В радомском землячестве нас несколько десятков, и все стоят вокруг плиты с именами наших земляков. Секретарь зачитывает их по тетрадке в клеточку в том порядке, в каком они высечены на черном мраморе. Читает громко и отчетливо:
— Этнер Фишель, Бергер, Лейзер,
Эпштейн Ицек, Дрезла, Гершель,
Эпштейн Пинхус, Этель и Фейга,
Фридман Йозеф с семьей,
Фридман Герш, Перла и Бронка…
В этом месте секретарь замолкает и, не делая ни шагу в сторону, передает тетрадку Этнеру, показывая пальцем, в каком месте списка он остановился.

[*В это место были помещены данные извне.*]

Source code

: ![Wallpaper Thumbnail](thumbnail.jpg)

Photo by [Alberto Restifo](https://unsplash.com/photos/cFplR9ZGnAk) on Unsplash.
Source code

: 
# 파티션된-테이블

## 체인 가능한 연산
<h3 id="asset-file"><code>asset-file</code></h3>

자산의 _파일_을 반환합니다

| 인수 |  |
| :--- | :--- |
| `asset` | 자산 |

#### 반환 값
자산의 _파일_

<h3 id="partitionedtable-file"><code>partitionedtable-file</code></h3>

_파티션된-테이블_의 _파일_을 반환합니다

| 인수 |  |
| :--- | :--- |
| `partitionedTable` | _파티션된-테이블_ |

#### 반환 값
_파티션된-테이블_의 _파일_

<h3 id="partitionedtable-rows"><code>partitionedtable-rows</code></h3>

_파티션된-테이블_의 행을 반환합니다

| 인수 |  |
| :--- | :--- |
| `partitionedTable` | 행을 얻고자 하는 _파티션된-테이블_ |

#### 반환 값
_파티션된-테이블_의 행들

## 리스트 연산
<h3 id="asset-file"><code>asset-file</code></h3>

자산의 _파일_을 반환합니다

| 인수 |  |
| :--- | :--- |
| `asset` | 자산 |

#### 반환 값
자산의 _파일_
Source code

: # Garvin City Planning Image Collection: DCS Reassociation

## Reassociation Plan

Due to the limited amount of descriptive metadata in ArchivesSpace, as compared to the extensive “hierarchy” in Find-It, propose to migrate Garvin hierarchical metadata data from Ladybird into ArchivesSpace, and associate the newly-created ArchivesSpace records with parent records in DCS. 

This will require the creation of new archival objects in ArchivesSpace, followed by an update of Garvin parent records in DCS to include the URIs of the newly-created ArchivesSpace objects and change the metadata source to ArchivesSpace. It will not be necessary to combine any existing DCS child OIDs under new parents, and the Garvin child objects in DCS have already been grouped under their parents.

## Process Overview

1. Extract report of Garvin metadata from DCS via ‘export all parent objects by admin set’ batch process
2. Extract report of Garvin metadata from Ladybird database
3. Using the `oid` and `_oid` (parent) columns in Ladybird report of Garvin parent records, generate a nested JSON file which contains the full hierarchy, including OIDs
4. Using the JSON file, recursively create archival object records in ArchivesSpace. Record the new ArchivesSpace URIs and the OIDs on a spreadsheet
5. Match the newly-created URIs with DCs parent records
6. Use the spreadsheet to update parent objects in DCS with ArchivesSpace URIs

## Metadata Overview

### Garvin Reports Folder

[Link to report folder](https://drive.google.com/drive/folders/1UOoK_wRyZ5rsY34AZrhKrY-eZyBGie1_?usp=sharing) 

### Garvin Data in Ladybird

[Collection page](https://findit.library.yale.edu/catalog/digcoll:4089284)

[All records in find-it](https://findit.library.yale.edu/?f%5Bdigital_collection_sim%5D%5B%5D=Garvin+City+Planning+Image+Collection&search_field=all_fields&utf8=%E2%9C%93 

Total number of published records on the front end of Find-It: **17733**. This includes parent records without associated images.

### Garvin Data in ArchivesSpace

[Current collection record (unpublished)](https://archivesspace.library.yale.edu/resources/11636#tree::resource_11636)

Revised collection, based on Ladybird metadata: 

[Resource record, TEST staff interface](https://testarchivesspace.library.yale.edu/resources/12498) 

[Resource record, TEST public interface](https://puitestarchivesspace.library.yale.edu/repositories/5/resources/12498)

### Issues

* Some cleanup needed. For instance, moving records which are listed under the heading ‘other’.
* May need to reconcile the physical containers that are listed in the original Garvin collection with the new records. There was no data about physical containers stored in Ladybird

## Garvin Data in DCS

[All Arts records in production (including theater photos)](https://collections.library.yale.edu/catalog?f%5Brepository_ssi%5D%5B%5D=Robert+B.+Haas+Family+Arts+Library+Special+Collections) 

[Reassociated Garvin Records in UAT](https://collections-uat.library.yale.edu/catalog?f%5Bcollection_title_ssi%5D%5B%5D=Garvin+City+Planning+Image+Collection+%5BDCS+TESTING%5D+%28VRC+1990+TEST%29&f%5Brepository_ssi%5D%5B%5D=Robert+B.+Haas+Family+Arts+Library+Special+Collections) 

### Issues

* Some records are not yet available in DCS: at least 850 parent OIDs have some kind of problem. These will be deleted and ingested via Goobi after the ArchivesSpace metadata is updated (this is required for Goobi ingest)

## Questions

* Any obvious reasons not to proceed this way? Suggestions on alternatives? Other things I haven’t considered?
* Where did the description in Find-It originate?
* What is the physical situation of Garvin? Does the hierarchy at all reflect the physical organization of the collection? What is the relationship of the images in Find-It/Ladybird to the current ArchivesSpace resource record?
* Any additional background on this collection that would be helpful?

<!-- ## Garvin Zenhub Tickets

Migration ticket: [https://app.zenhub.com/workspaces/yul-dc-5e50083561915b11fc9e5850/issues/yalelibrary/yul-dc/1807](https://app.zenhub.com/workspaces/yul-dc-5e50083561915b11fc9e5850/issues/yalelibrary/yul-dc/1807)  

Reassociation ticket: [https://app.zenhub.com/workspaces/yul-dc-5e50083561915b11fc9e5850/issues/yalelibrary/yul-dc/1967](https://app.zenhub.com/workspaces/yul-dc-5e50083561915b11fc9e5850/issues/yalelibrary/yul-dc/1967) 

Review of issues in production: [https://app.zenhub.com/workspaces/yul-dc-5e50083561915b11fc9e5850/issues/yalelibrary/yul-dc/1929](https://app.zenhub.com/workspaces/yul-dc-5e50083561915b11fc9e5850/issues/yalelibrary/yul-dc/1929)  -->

Тот, видно, уже был наготове и продолжает чтение. И секретарь слышит свою фамилию. Повторенную пятикратно. С именами своего отца, матери, брата, жены и сына.
— Так каждый год. Как только доходит до своих, дальше не может — плачет, — говорит какая-то женщина рядом со мной.
Этнер читает дальше.
С разных сторон, от других групп, доносятся, как эхо, такие же длинные перечни. Каждый словно цепляется за эту череду имен. В которой повторяется все та же, давно известная всем, кто пришел сюда, история.
Дослушав до имен моих деда и бабушки, я посмотрел туда, где стояли выходцы из Седлеца. Там был мсье Шарль. Я подошел к нему.
— Мсье Шарль!
— А, это ты! Здравствуй, Рафаэль.
— Как ваши дела?
— Ничего. Все хорошо.
Я не знал, о ком спросить, и потому замолчал. В тишине звучали имена седлецких евреев.
Мсье Шарль, как и мой отец, носил далеко не новенький костюм, сшитый «по меркам», какие заказывали лет двадцать тому назад для общинных балов. Под пиджаком был надет толстый пуловер с треугольным вырезом, в котором виднелся галстук.